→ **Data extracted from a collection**
==*==
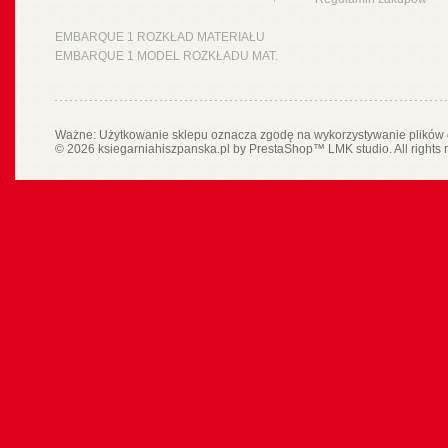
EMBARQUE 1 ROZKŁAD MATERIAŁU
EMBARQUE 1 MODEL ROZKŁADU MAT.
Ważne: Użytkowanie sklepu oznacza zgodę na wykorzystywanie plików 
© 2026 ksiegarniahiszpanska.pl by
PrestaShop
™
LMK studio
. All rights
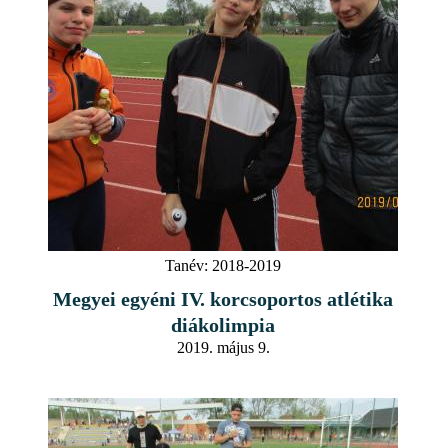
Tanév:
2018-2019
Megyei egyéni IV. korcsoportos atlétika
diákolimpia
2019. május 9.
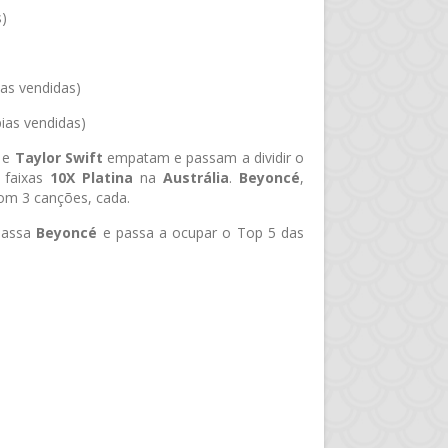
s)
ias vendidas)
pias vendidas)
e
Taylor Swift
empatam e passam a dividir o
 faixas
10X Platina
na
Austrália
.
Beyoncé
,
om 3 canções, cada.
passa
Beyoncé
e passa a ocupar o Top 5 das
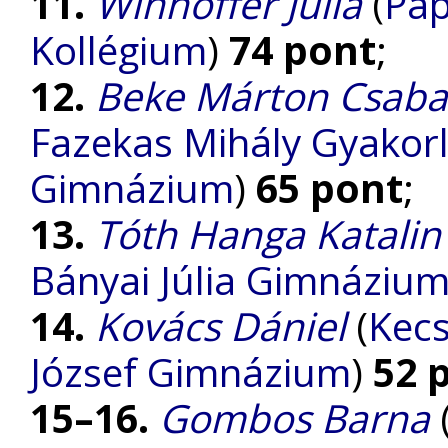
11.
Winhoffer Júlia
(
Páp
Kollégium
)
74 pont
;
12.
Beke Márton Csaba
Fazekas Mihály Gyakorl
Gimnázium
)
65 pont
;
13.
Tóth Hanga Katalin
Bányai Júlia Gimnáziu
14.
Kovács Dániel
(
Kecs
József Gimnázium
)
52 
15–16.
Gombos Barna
==*==
→ **Task**
Report all lines of the data above that include the string "Júlia".

→ **Response area**
Winhoffer Júlia
Bányai Júlia Gimnáziu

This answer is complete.